Thüngersheim – auch ein Schauplatz der Klimakrise

Thüngersheim – auch ein Schauplatz der Klimakrise       (Juli 2019)
 
 
Die Gruppe keinhamehr aus Würzburg hat sich vor gut einem Jahr gegründet, um ca. 10 ha Wald vor der Rodung für eine Steinbrucherweiterung zu retten. Inzwischen sind weitere Projekte hinzugekommen, aber der Wald in Thüngersheim muss noch immer vor der Zerstörung bewahrt werden.
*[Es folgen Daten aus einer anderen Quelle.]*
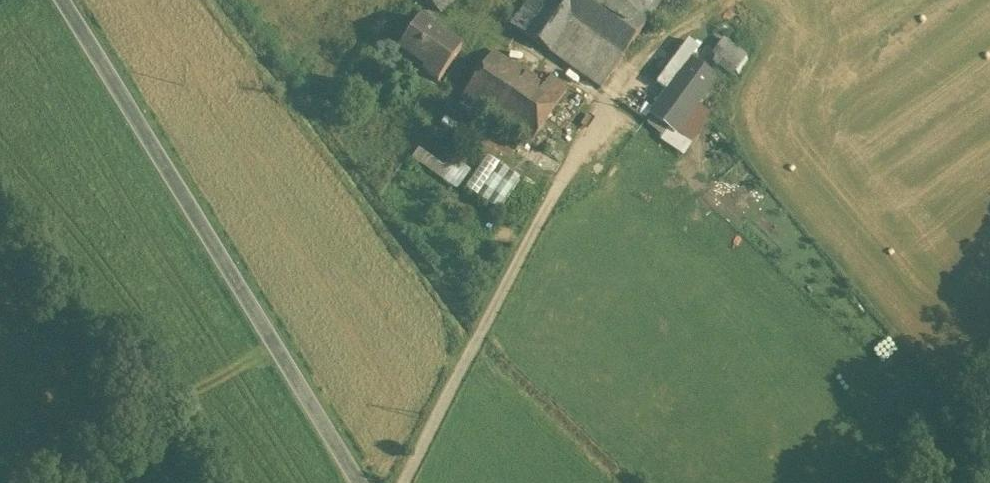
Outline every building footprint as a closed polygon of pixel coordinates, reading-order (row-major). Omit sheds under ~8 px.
[(442,13),(455,0),(428,0),(442,13)] [(614,0),(529,0),(511,26),(601,89),(647,23),(614,0)] [(647,23),(664,0),(614,0),(647,23)] [(419,22),(399,51),(425,69),(423,72),(439,83),(461,51),(428,29),(434,21),(425,15),(419,22)] [(726,44),(716,57),(737,71),(746,58),(726,44)] [(461,98),(491,118),(523,71),(494,51),(461,98)] [(667,94),(674,99),(691,112),(715,79),(691,61),(667,94)] [(523,71),(491,118),(531,145),(569,88),(550,76),(544,85),(523,71)] [(674,99),(658,120),(676,134),(691,112),(674,99)] [(420,148),(414,159),(461,186),(472,167),(452,155),(447,163),(420,148)] [(481,188),(500,203),(518,180),(499,165),(481,188)]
Ob uns das zumindest in Teilen gelingt, steht in den Sternen, für Verzögerungen und Aufmerksamkeit haben wir gesorgt und jetzt, nach der Ende Gelände – Aktion 2019, sind wir motiviert & rebellisch zurück, um lokal wieder mit unserer ganzen Kraft weiterzumachen.
Hier unser heutiges Statement:
 
Hohe Waldbrandgefahr in Nordbayern aufgrund der lang anhaltenden Hitze und Trockenheit: fast Flächendeckend wird die höchste Gefahrenstufe ausgerufen. Der Alarmplan für Gewässerökologie tritt in Kraft. Die Wassertemperatur des Mains erreicht zunehmend ein kritisches Niveau, der Sauerstoffgehalt sinkt zunehmend, die im Wasser lebenden Tiere sind gefährdet. Unterfranken kämpft mit einem Extremwetterphänomen. Gleichzeitig werden Klimakrise und Umweltzerstörung weiter vorangetrieben. Die Firma Benkert bereitet sich auf weitere Rodungen in Thüngersheim vor. Mit Beginn der Rodungssaison im Oktober sollen dort rund 4 Hektar Wald dem Steinbruch weichen. Im vergangenen Jahr sind bereits 5,86 ha gerodet worden.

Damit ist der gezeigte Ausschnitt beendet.